Consider a 50Ω (or whatever impedance) antenna as transformer that transforms 50Ω (wire side) to 377Ω (space side).

The impedance of the antenna is not (only) given by the impedance of free space but (also) by the way it is constructed.

So the antenna does match the impedance of free space (on one side); and ideally also the impedance of the circuit (on the other side).
Since the space side's impedance is always the same (for all kinds of antennas operated in vacuum or air), it doesn't need to be mentioned.
Only the wire side is what you need and can care about.

The reason 50Ω or 75Ω or 300Ω or ... is choosen as antenna impedances is because of practical reasons to construct particular antennas/transmission lines/amplifiers with that impedance.

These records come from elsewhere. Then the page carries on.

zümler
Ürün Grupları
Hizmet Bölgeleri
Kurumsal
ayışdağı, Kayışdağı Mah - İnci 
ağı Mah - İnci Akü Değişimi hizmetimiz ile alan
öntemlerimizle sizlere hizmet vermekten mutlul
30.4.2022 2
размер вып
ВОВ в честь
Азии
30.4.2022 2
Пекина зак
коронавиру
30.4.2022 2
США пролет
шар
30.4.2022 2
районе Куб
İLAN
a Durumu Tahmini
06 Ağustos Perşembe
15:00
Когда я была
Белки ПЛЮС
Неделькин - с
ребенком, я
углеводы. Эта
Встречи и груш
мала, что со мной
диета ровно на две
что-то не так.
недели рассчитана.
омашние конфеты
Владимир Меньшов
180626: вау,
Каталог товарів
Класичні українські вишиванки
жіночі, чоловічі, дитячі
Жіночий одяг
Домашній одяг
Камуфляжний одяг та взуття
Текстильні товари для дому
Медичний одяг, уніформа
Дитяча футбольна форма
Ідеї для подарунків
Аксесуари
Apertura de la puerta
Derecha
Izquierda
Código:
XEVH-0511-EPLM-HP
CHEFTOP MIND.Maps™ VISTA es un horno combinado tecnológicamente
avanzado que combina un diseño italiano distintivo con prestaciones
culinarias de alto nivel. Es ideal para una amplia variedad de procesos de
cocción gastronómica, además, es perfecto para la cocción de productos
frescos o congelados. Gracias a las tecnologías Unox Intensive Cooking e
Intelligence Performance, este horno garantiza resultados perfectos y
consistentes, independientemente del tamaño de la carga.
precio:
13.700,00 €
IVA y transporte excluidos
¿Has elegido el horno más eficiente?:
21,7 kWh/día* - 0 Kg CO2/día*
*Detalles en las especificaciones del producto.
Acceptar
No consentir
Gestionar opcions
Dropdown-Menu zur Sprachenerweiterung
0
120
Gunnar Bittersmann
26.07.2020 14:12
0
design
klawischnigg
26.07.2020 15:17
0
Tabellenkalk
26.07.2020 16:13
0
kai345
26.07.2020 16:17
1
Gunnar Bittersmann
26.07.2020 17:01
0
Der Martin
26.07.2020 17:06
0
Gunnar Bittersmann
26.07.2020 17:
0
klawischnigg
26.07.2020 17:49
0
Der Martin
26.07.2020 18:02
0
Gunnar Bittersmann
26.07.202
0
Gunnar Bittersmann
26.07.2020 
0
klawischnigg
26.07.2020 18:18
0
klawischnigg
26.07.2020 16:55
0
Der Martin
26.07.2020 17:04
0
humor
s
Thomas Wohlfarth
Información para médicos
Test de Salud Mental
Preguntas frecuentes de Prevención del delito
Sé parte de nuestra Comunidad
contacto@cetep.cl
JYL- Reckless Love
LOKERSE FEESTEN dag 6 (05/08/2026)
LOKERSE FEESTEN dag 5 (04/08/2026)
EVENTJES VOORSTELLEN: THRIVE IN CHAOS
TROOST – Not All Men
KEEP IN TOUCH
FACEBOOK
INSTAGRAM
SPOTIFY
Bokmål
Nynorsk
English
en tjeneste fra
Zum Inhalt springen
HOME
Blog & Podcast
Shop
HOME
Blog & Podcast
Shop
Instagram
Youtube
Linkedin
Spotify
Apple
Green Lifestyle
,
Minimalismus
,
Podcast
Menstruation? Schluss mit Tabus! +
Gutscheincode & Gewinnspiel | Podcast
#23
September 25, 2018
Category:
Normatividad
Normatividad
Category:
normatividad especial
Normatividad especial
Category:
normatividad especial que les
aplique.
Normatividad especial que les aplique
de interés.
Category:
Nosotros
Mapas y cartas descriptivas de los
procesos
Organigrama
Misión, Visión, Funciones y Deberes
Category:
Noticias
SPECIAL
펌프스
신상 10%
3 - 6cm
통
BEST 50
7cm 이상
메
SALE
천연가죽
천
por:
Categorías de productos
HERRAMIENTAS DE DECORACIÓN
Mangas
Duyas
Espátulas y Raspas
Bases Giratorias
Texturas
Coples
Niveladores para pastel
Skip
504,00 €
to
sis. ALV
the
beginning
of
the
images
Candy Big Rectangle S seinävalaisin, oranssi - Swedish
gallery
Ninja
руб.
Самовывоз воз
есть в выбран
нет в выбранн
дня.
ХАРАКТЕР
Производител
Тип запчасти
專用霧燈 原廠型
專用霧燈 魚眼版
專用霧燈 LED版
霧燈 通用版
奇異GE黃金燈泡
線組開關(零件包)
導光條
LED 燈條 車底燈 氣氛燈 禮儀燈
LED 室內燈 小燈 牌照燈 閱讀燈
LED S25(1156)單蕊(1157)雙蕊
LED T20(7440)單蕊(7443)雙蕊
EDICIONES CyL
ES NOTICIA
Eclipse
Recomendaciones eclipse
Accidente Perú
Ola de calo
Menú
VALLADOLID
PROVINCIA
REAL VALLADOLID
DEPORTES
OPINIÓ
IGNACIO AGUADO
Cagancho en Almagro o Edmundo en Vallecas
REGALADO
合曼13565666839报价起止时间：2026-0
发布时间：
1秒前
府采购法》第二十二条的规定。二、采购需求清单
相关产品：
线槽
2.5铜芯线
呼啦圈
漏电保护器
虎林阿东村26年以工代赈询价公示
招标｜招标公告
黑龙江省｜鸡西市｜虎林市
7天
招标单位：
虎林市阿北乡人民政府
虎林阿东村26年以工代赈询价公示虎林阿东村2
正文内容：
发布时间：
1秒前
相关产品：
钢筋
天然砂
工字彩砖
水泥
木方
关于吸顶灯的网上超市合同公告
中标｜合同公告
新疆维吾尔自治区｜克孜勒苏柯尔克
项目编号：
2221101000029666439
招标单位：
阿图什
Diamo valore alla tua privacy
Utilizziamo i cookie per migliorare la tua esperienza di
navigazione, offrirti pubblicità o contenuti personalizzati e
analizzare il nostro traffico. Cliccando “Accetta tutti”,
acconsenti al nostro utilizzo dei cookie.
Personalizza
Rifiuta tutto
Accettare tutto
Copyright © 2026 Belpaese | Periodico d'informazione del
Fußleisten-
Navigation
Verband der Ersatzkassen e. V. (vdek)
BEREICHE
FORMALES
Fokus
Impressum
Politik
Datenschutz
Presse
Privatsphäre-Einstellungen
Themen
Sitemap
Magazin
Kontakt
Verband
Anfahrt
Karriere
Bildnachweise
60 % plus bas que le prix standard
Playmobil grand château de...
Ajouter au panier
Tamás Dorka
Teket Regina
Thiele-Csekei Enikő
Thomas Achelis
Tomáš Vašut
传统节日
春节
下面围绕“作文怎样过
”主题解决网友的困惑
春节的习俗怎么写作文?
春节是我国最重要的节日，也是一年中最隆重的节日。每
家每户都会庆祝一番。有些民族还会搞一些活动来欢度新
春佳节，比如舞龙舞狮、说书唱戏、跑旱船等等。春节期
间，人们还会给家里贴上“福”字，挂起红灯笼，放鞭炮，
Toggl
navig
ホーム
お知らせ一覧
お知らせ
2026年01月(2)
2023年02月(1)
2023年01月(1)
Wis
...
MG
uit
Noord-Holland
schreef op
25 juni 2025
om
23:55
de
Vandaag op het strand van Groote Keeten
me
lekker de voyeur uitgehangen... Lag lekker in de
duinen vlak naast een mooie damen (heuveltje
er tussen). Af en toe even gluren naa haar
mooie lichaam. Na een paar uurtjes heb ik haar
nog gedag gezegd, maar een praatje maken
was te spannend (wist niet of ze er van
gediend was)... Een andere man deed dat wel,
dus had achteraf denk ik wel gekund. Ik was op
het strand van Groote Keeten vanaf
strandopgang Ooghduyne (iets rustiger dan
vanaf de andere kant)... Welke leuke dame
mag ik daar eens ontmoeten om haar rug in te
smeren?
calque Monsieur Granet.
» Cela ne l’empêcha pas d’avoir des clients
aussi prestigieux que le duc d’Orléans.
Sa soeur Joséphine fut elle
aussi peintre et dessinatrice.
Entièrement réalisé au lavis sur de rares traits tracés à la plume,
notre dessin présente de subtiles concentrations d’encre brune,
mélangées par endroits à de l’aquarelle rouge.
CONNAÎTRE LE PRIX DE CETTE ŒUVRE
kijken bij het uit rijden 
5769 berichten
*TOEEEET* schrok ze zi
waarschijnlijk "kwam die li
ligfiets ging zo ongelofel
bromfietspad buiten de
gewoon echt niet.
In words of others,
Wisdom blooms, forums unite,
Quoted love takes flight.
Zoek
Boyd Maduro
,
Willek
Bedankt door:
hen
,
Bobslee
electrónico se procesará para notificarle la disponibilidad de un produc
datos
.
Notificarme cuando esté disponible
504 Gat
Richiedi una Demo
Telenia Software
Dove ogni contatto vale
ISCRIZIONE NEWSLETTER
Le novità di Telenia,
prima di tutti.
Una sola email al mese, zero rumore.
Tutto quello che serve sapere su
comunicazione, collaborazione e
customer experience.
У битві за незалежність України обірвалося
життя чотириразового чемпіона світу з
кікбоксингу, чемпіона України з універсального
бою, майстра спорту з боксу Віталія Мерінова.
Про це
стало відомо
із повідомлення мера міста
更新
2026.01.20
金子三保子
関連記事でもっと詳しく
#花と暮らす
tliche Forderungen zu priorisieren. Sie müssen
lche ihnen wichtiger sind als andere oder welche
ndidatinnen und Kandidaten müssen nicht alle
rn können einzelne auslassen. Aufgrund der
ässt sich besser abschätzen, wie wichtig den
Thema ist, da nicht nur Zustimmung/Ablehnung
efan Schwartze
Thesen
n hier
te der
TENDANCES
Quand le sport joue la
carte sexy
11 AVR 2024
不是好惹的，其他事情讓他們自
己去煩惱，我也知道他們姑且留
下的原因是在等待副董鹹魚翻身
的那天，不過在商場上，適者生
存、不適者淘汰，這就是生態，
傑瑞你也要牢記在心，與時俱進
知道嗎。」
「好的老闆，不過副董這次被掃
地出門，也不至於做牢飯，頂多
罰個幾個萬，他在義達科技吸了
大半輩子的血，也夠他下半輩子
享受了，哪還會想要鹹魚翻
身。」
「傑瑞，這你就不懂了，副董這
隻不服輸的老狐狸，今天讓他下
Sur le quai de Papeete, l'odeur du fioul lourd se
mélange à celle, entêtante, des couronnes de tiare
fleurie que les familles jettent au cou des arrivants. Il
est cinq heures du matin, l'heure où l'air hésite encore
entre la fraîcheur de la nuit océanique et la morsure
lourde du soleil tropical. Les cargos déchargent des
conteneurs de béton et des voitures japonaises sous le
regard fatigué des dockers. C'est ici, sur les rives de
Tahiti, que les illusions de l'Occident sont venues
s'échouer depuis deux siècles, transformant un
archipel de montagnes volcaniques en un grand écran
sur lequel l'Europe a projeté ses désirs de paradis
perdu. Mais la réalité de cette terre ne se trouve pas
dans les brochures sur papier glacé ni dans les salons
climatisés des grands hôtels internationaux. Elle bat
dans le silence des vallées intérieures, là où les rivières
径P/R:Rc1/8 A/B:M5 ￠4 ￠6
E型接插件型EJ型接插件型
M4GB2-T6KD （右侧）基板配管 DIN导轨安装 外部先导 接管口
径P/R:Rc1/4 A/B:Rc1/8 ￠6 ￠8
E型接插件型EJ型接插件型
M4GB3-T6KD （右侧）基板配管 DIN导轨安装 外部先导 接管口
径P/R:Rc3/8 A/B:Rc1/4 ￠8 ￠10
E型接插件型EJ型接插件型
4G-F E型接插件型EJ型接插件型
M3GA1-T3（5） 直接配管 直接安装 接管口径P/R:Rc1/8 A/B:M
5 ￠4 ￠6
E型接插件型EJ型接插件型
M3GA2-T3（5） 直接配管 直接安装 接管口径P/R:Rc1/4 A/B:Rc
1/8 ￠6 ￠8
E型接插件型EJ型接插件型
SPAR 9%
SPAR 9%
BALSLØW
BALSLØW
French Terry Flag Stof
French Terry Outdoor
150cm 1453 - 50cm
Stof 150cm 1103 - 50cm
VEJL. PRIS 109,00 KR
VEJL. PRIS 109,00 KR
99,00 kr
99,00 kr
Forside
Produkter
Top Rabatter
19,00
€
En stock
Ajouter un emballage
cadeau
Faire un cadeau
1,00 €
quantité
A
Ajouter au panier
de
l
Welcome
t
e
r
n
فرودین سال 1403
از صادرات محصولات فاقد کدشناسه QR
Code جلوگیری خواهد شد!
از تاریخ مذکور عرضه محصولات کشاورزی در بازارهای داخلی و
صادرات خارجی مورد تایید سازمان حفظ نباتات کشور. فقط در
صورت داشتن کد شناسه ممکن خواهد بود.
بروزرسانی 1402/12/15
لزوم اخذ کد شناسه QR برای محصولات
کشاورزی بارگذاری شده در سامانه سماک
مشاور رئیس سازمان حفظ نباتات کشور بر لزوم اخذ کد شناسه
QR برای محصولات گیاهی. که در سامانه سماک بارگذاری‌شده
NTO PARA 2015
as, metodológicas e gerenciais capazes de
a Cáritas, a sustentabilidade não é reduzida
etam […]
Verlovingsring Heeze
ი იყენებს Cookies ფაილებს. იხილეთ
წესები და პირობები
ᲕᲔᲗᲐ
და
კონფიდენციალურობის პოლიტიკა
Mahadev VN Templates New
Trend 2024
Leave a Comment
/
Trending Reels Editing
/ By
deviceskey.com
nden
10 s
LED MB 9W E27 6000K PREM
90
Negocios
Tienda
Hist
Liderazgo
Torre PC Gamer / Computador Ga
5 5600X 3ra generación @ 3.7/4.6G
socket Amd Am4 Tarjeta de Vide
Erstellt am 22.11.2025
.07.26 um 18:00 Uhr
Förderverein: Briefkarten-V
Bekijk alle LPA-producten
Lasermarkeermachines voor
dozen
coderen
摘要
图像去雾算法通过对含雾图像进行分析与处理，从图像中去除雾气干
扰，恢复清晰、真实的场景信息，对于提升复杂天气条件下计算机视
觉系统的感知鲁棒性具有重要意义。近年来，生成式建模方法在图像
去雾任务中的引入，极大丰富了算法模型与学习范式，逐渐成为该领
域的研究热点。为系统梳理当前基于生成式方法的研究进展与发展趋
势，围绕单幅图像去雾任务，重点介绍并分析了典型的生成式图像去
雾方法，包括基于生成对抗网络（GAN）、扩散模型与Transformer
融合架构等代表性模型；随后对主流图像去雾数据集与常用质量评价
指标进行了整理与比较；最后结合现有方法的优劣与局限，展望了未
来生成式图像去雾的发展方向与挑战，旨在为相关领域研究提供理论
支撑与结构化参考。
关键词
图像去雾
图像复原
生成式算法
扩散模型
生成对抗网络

A possible ansatz for calculating the radiation resistance \$R\$ of an antenna is:

Find an answer to the question: "How much power \$P\$ (average over one period) is radiated if a sinusoidal signal of given voltage (or current) amplitude \$V_0\$ (or \$I_0\$) is applied to the antenna?"

Then you get \$R = \frac{V_0^2}{2P}\$ (or \$=\frac{2P}{I_0^2}\$)

You get radiated power \$P\$ by integrating the Poynting vector \$\mathbf{S}\$ (=radiated power per area) over the sphere enclosing the antenna.

The Poynting vector is \$\mathbf{S} = \frac{1}{\mu_0} \mathbf{E} \times \mathbf{B}\$ where \$\mathbf{E}\$ and \$\mathbf{B}\$ are electric/magnetic fields caused by the voltages and currents in your antenna.

You can find an example for such a calculation in the Wikipedia acticle about "Dipole antenna", in paragraph Short Dipole.